Il arrive quelquefois que le pape émérite Benoît XVI – depuis sa résidence "de
moine cloîtré", comme il aime à le dire – fasse parvenir au pape régnant
des notes dans lesquelles il lui propose et lui demande une opinion. C’est
ce qui s’est passé, par exemple, à la suite de la publication, au mois de
septembre 2013, de l'interview que François avait accordée à la revue "La
Civiltà Cattolica". On ne sait pas ce que Joseph Ratzinger a dit dans
les quatre pages de commentaire qu’il a rédigées. Les relations entre les
deux papes, le régnant et l'émérite, sont placées sous le sceau du secret.
Dans certaines occasions, cependant, Benoît XVI rompt le silence et il dit
de manière publique ce qu’il pense, avec la clarté et la liberté qui lui
sont propres, sans craindre d’aller à contre-courant.
C’est ce qu’il a fait, par exemple, au mois de mars dernier, à travers un
livre à auteurs multiples consacré à Jean-Paul II. Il y a mis en évidence
les éléments de ce pontificat qu’il "est nécessaire d’étudier et
d’assimiler" aujourd’hui encore : en particulier l'encyclique "Veritatis
Splendor" de 1993 consacrée aux problèmes moraux et la
déclaration "Dominus
Jesus" de 2000 relative aux "éléments non négociables
de la foi catholique", c’est-à-dire les documents-clés les plus négligés
et les plus critiqués de ce pontificat
►Le pape émérite prie, mais il conseille aussi. Voici comment
Par ailleurs, ces jours derniers, Benoît XVI est encore intervenu en trois
occasions, à travers le même nombre d’écrits.

- - - - -

# À FAIRE
1 - Recopiez tel quel le texte sur Benoît XVI ci-dessus, de « Il arrive quelquefois » jusqu'à « d’aller à contre-courant. ».
2 - D'après le texte sur Benoît XVI, combien de pages de commentaire Joseph Ratzinger a-t-il rédigées après l'interview de François à « La Civiltà Cattolica » ?

# DONNÉES FOURNIES

- - - - -

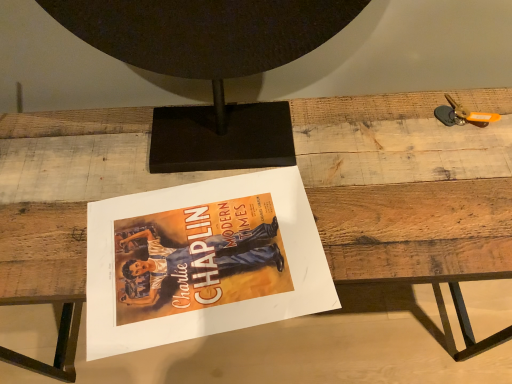
Locate an element on the screen. The width and height of the screenshot is (512, 384). spots to the right of matte black round table at center is located at coordinates (403, 170).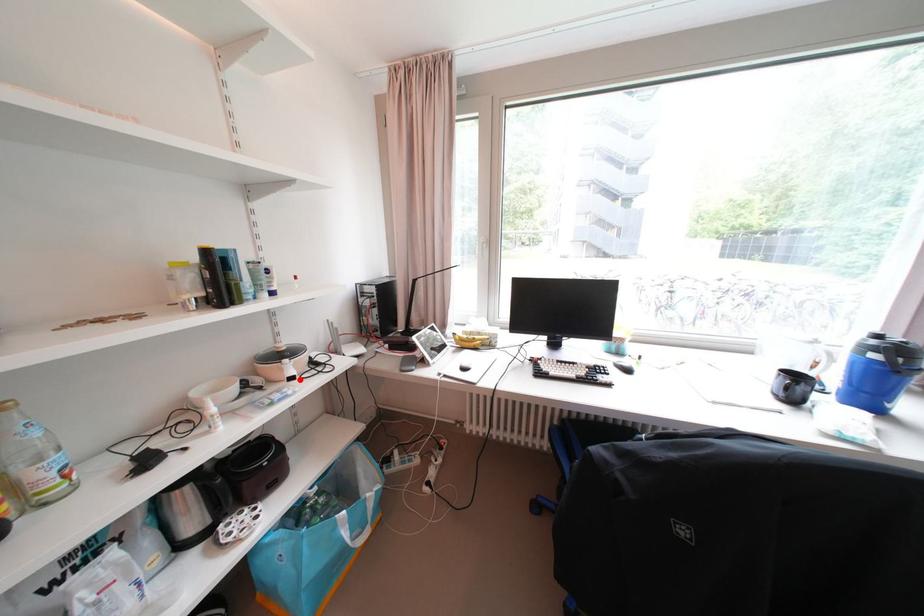
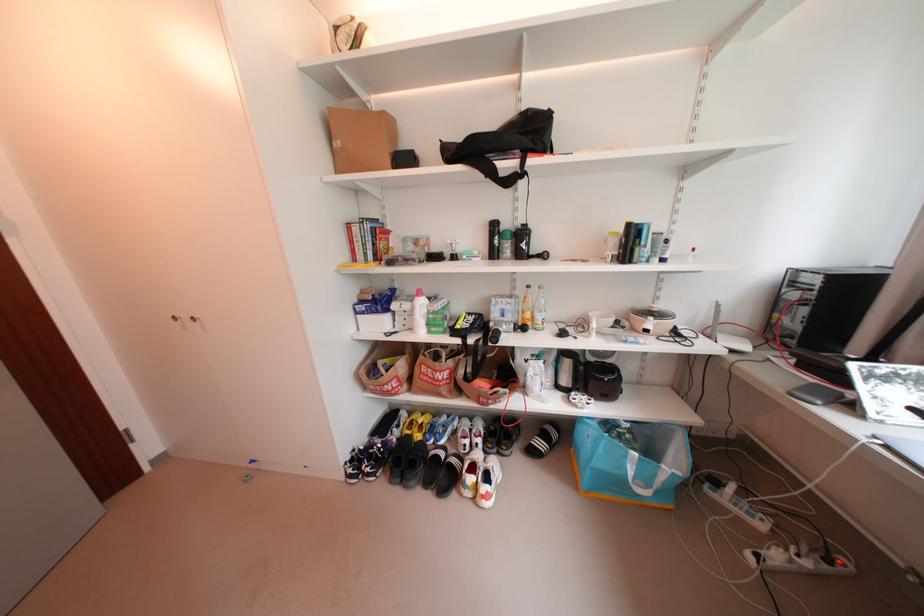
Where in the second image is the point corresponding to the highlighted location from the first image?

(655, 331)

- - - - -

# RÉPONSES
1 -
Il arrive quelquefois que le pape émérite Benoît XVI – depuis sa résidence "de
moine cloîtré", comme il aime à le dire – fasse parvenir au pape régnant
des notes dans lesquelles il lui propose et lui demande une opinion. C’est
ce qui s’est passé, par exemple, à la suite de la publication, au mois de
septembre 2013, de l'interview que François avait accordée à la revue "La
Civiltà Cattolica". On ne sait pas ce que Joseph Ratzinger a dit dans
les quatre pages de commentaire qu’il a rédigées. Les relations entre les
deux papes, le régnant et l'émérite, sont placées sous le sceau du secret.
Dans certaines occasions, cependant, Benoît XVI rompt le silence et il dit
de manière publique ce qu’il pense, avec la clarté et la liberté qui lui
sont propres, sans craindre d’aller à contre-courant.

2 - Quatre pages.